Source extract:
---
This recipe for Tilor Pitha l Assamese style glutinous rice wrappers with a sweet sesame filling is full of nostalgia. This is a traditional Assamese (from Assam, a state in North East India) delicacy especially prepared during the festival of Bihu.
Assam, a North Eastern state of India, is primarily agricultural and three of its major festivals are all centred around it. Bihu is celebrated by all Assamese irrespective of religion, caste and creed. It has three forms-
- Kati or Kongali Bihu (which is observed in October, to pray for a good harvest)
- Magh or Bhogali Bihu (observed in January, to celebrate the end of the harvesting season)
- Bohag or Rongali Bihu (observed in April, the start of the cultivation season and to usher in spring and the Assamese New Year)
Magh / Bhogali Bihu-
Magh or Bhogali Bihu marks the end of the harvesting season. The granaries are full and there is a lot of feasting. Various rice and coconut based traditional snacks are prepared during this Bihu.
Magh Bihu is coming up in a few days time. A variety of delicacies called ‘pitha’ are made during this festival and most of the them are rice based. This tilor pitha is one of them and is unique to Assam. Unlike other pithas which are dough or batter based; the uniqueness of this pitha is that the outer wrapper is made with just ground rice. The stickiness of glutinous rice is depended upon to help hold its shape while rolling.
As I stood in the kitchen and made these tilor pithas, it took me back decades to the one I grew up in. I saw myself beside my ma, mesmerised as she rolled one pitha after another with military precision. Unlike the mere 35-40 pithas that I made today, ma would probably make hundreds for us and other friends and family to enjoy. It was customary to serve pitha and other Bihu delicacies to guests who dropped by during this period.
---
Data to examine:
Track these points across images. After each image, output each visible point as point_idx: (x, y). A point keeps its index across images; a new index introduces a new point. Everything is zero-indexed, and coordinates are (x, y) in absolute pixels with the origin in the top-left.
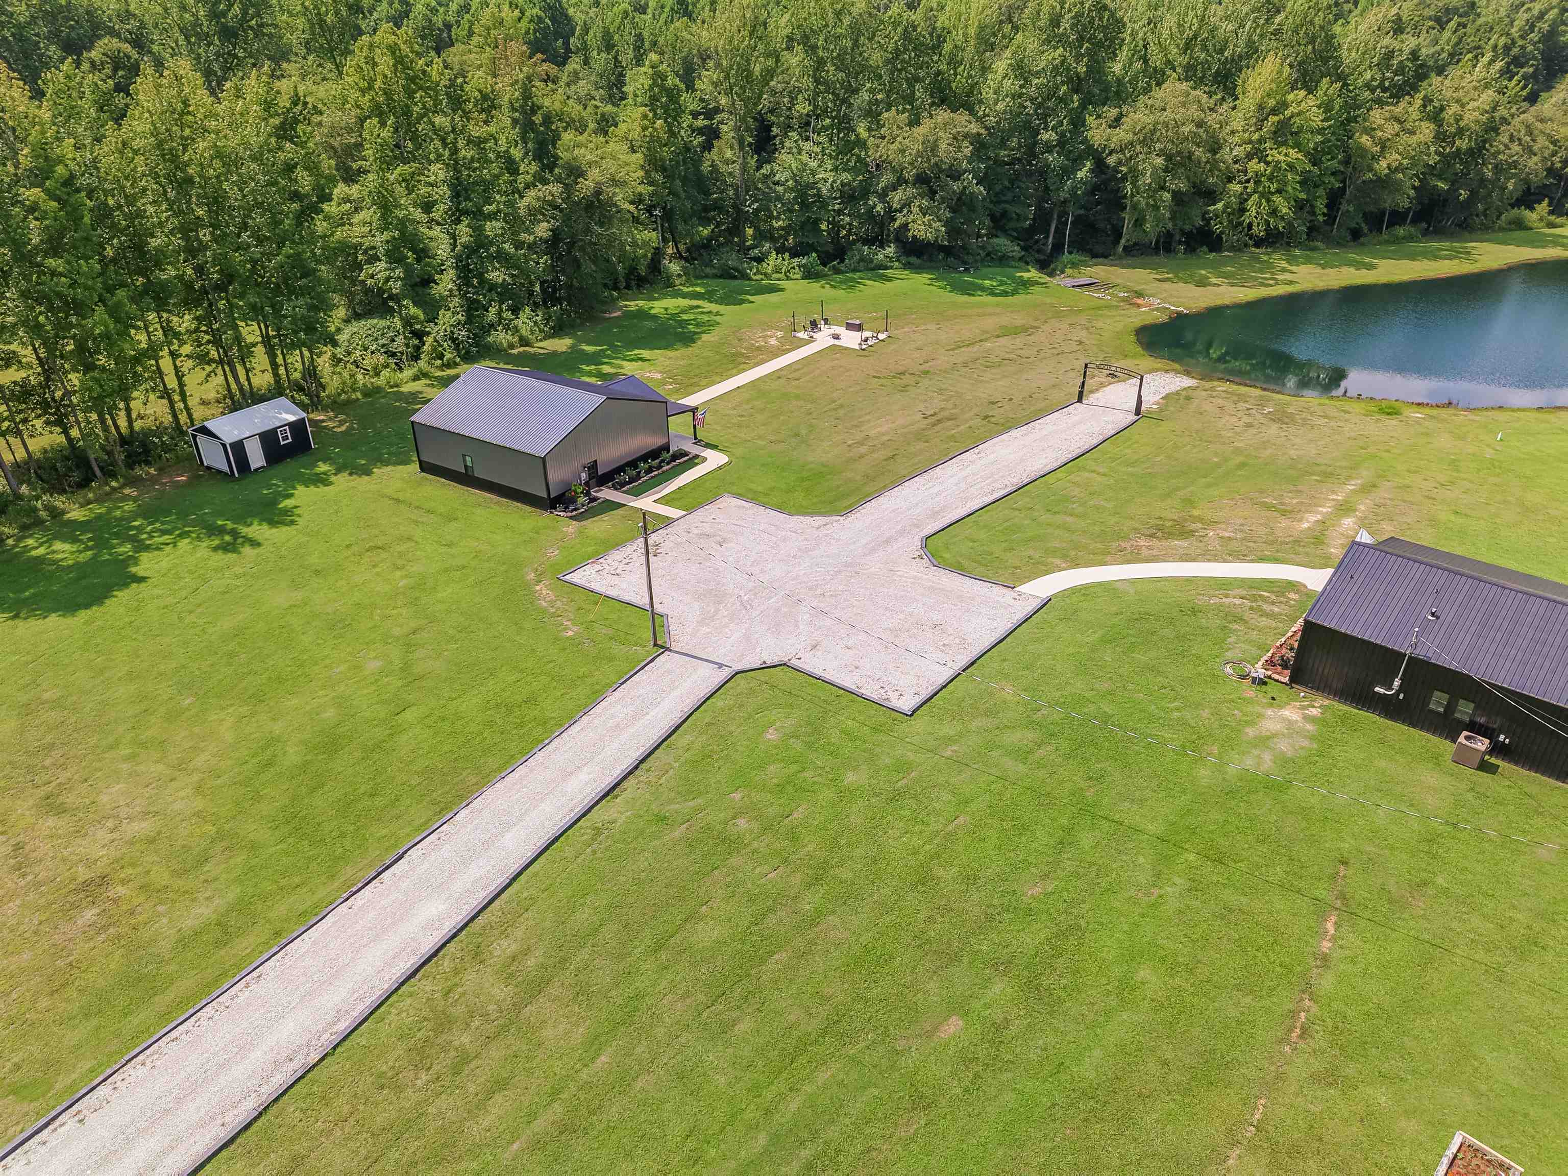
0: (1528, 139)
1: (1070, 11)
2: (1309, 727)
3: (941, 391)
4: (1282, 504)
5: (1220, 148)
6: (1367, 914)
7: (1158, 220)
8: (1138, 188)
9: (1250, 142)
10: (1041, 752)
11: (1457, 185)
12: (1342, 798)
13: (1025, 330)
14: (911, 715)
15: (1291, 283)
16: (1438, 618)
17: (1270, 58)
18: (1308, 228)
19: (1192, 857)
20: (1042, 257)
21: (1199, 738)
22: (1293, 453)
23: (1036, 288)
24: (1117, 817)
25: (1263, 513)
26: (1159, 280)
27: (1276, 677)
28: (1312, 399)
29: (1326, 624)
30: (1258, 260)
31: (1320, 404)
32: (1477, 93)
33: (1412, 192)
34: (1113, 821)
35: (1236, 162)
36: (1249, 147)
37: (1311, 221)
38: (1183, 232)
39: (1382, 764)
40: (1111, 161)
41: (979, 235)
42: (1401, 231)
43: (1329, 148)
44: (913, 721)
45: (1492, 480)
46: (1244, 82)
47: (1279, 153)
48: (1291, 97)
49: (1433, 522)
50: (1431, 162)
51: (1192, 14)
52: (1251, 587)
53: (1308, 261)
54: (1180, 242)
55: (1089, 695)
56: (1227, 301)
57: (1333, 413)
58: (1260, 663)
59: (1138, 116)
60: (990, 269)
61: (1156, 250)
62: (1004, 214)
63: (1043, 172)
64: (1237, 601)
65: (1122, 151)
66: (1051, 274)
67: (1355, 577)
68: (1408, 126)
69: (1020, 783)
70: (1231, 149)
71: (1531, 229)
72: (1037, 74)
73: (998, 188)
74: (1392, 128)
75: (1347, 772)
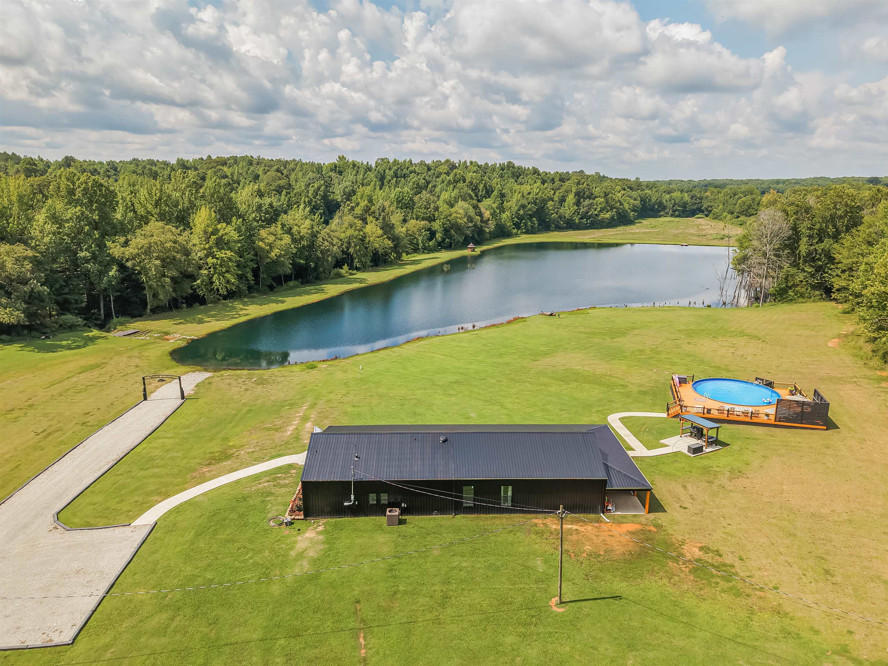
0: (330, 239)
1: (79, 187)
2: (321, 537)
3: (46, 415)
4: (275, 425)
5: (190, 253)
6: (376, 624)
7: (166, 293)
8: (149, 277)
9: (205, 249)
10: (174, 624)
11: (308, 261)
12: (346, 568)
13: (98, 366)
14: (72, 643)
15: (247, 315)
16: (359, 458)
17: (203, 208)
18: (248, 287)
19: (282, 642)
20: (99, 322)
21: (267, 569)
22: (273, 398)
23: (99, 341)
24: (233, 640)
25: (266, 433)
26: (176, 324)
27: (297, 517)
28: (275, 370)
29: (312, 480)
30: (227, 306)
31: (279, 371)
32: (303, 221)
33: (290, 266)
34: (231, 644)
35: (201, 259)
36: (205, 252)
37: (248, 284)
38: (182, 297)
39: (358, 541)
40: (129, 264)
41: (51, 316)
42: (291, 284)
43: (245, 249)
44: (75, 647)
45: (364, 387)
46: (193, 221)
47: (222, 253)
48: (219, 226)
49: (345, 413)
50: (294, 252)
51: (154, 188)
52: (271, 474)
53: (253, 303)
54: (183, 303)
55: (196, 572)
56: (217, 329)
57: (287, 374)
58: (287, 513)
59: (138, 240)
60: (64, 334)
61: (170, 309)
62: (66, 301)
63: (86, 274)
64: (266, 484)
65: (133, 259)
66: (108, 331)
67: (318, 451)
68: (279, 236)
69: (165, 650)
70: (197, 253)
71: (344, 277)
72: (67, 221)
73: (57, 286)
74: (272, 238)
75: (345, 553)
---
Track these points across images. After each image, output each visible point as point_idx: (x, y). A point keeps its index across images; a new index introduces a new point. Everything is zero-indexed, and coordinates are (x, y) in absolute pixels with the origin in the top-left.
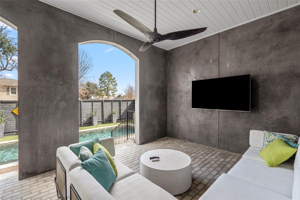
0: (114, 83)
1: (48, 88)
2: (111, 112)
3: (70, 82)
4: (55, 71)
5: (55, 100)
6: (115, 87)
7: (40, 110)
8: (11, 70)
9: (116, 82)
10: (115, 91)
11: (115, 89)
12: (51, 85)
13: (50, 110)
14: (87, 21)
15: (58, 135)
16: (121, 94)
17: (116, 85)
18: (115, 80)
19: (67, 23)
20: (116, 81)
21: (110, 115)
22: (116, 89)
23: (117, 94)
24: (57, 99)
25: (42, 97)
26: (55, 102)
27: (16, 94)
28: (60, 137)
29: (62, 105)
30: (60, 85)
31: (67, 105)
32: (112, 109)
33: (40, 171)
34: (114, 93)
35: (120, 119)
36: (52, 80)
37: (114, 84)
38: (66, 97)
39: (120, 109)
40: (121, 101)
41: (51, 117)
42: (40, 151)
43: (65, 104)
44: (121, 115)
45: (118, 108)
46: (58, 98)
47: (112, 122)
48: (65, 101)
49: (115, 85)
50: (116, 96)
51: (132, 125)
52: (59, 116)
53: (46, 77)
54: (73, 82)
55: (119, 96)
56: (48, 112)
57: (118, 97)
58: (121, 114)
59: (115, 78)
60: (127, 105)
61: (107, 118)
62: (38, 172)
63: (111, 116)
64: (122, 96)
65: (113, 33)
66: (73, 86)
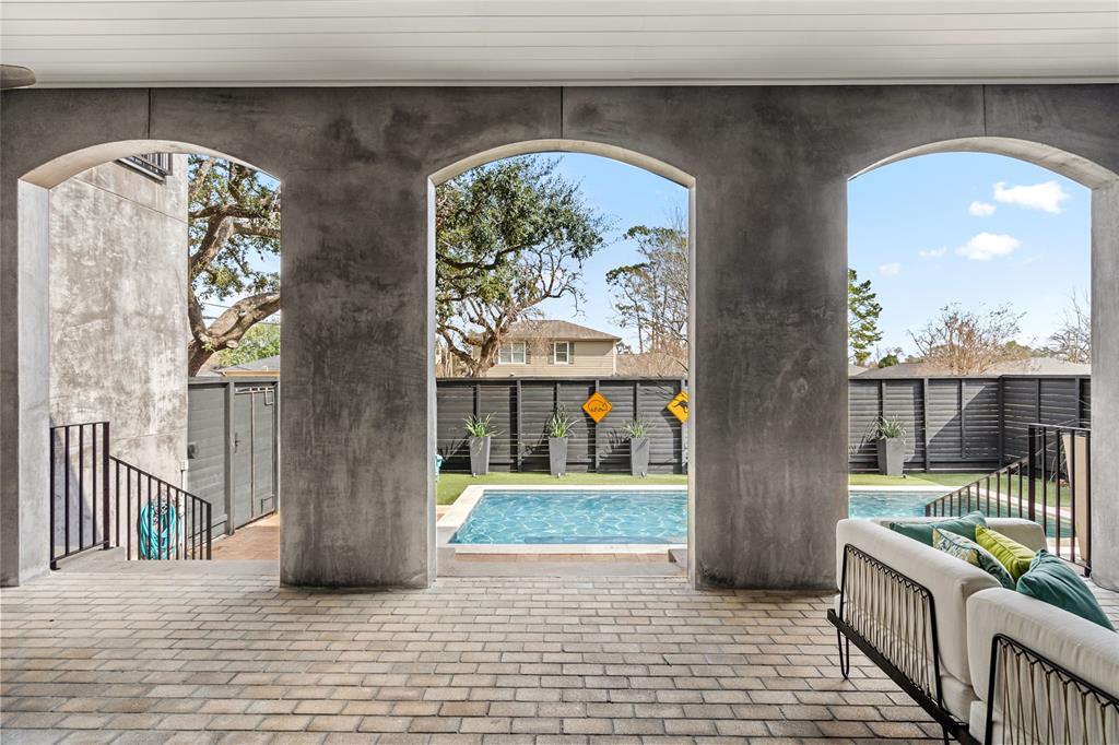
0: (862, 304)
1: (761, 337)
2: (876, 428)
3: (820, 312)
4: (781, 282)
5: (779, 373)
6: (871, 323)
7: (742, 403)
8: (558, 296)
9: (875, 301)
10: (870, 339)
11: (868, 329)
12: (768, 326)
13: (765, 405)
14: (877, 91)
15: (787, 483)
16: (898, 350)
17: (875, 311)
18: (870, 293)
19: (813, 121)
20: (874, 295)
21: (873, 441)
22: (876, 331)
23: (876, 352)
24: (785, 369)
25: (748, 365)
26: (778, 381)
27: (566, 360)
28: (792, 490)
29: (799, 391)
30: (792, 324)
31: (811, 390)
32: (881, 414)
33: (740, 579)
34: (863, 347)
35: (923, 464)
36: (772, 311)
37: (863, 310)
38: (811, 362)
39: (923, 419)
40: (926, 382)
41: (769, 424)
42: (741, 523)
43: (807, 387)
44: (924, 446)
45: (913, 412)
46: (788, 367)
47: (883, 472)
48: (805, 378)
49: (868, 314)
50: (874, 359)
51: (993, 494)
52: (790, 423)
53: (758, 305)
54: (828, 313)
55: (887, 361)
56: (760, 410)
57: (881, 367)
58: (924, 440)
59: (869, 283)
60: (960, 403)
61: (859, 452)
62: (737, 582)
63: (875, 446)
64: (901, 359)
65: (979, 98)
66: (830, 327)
---
Aim of the task: Copy the tilor pitha recipe word for word, beginning at the words "Magh / Bhogali" and stopping after "shape while rolling.". Rely only on the tilor pitha recipe for these.

Answer box:
Magh / Bhogali Bihu-
Magh or Bhogali Bihu marks the end of the harvesting season. The granaries are full and there is a lot of feasting. Various rice and coconut based traditional snacks are prepared during this Bihu.
Magh Bihu is coming up in a few days time. A variety of delicacies called ‘pitha’ are made during this festival and most of the them are rice based. This tilor pitha is one of them and is unique to Assam. Unlike other pithas which are dough or batter based; the uniqueness of this pitha is that the outer wrapper is made with just ground rice. The stickiness of glutinous rice is depended upon to help hold its shape while rolling.